Starting from the beginning of the entries and continuing through the line that contains "реальний приріст продажів з онлайн-оплат.", list every line of text as a numbered list. Skip blank lines and leave out the pictures.

[Start of section]

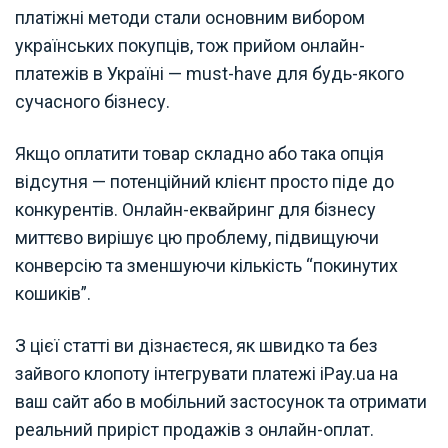
платіжні методи стали основним вибором
українських покупців, тож прийом онлайн-
платежів в Україні — must-have для будь-якого
сучасного бізнесу.
Якщо оплатити товар складно або така опція
відсутня — потенційний клієнт просто піде до
конкурентів. Онлайн-еквайринг для бізнесу
миттєво вирішує цю проблему, підвищуючи
конверсію та зменшуючи кількість “покинутих
кошиків”.
З цієї статті ви дізнаєтеся, як швидко та без
зайвого клопоту інтегрувати платежі iPay.ua на
ваш сайт або в мобільний застосунок та отримати
реальний приріст продажів з онлайн-оплат.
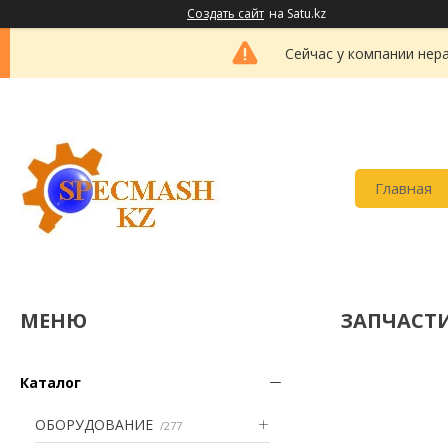
Создать сайт
на Satu.kz
Сейчас у компании нер
Главная
ЗАПЧАСТ
Каталог
ОБОРУДОВАНИЕ
277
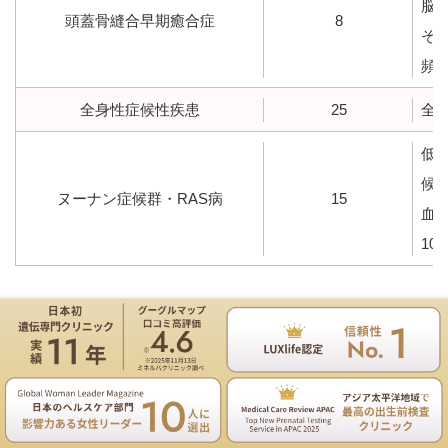
脳
頭蓋骨縫合早期癒合症
8
そ
頻
全身性症候性疾患
25
全
低
候
ヌーナン症候群・RAS病
15
血
10
NIPT（デノボ）で測定可能な骨系統疾患をき
たす遺伝子変異
遺伝専門医のNIPT遺伝カウンセリングは無料
お電話
ご予約
Ehlers-Danlos syndrome, classic エーラス・
COL1A1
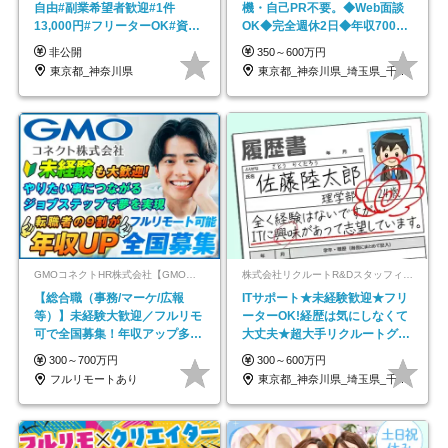
自由#副業希望者歓迎#1件
機・自己PR不要。◆Web面談
13,000円#フリーターOK#資格
OK◆完全週休2日◆年収700万
スキル不要
円可/p13
非公開
350～600万円
東京都_神奈川県
東京都_神奈川県_埼玉県_千葉県_大阪府…
GMOコネクトHR株式会社【GMOインターネットグループ】
株式会社リクルートR&Dスタッフィング【リクルートグループ】
【総合職（事務/マーケ/広報
ITサポート★未経験歓迎★フリ
等）】未経験大歓迎／フルリモ
ーターOK!経歴は気にしなくて
可で全国募集！年収アップ多数
大丈夫★超大手リクルートグル
★年休最大130日★
ープの正社員/sg
300～700万円
300～600万円
フルリモートあり
東京都_神奈川県_埼玉県_千葉県_大阪府…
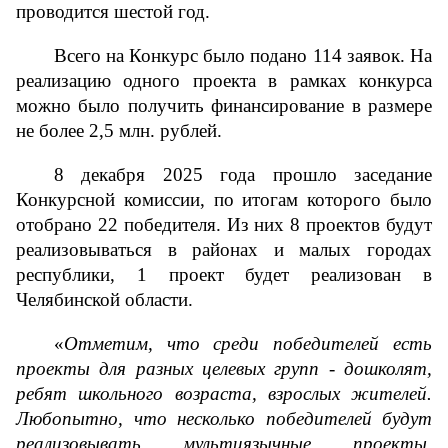
проводится шестой год.
Всего на Конкурс было подано 114 заявок. На 
реализацию одного проекта в рамках конкурса 
можно было получить финансирование в размере 
не более 2,5 млн. рублей.
8 декабря 2025 года прошло заседание 
Конкурсной комиссии, по итогам которого было 
отобрано 22 победителя. Из них 8 проектов будут 
реализовываться в районах и малых городах 
республики, 1 проект будет реализован в 
Челябинской области.
«
Отметим, что среди победителей есть 
проекты для разных целевых групп - дошколят, 
ребят школьного возраста, взрослых жителей. 
Любопытно, что несколько победителей будут 
реализовывать мультиязычные проекты, 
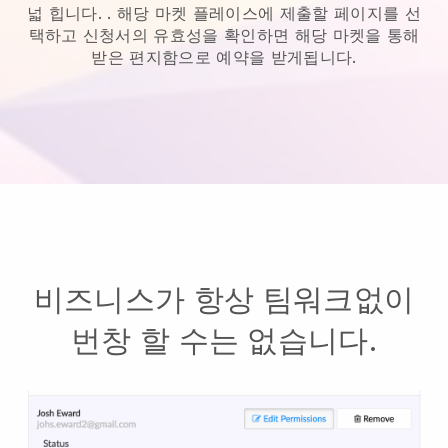
넓 힙니다.
. 해당 마켓 플레이스에 제출할 페이지를 선
택하고 신청서의 유효성을 확인하면 해당 마켓을 통해
받은 편지함으로 예약을 받게됩니다.
비즈니스가 항상 팀워크없이
번창 할 수는 없습니다.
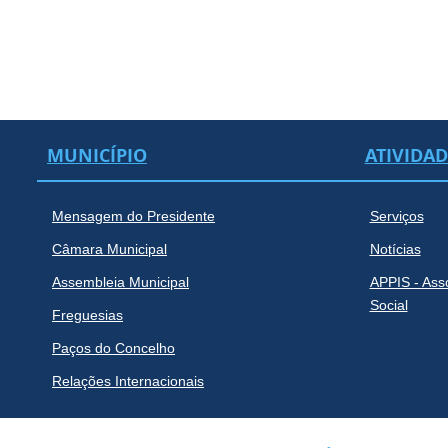
MUNICÍPIO
ATIVIDA
Mensagem do Presidente
Serviços
Câmara Municipal
Notícias
Assembleia Municipal
APPIS - Ass
Social
Freguesias
Paços do Concelho
Relações Internacionais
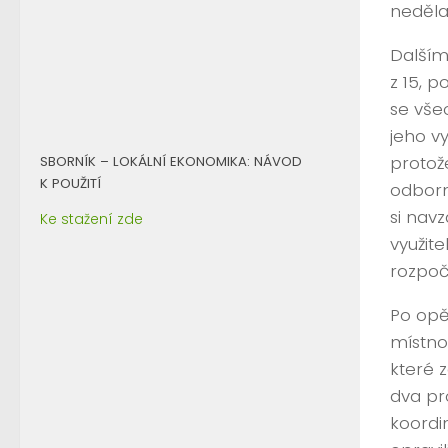
nedělaj
Dalším 
z 15, p
se vše
jeho vy
protož
SBORNÍK – LOKÁLNÍ EKONOMIKA: NÁVOD
K POUŽITÍ
odborn
si nav
Ke stažení zde
využit
rozpoč
Po opě
místno
které z
dva pr
koordi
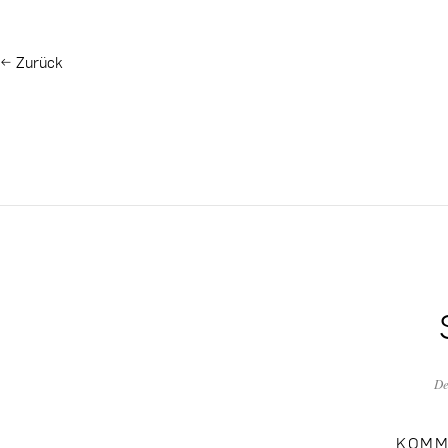
←
Zurück
De
KOMM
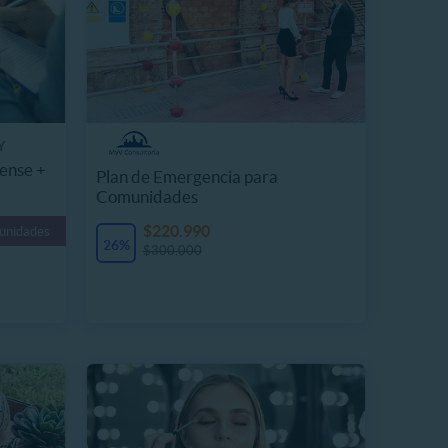
Y
rense +
Plan de Emergencia para
Comunidades
$220.990
 unidades
26%
$300.000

[End of section]

(RESPONSE AREA):
1. платіжні методи стали основним вибором
2. українських покупців, тож прийом онлайн-
3. платежів в Україні — must-have для будь-якого
4. сучасного бізнесу.
5. Якщо оплатити товар складно або така опція
6. відсутня — потенційний клієнт просто піде до
7. конкурентів. Онлайн-еквайринг для бізнесу
8. миттєво вирішує цю проблему, підвищуючи
9. конверсію та зменшуючи кількість “покинутих
10. кошиків”.
11. З цієї статті ви дізнаєтеся, як швидко та без
12. зайвого клопоту інтегрувати платежі iPay.ua на
13. ваш сайт або в мобільний застосунок та отримати
14. реальний приріст продажів з онлайн-оплат.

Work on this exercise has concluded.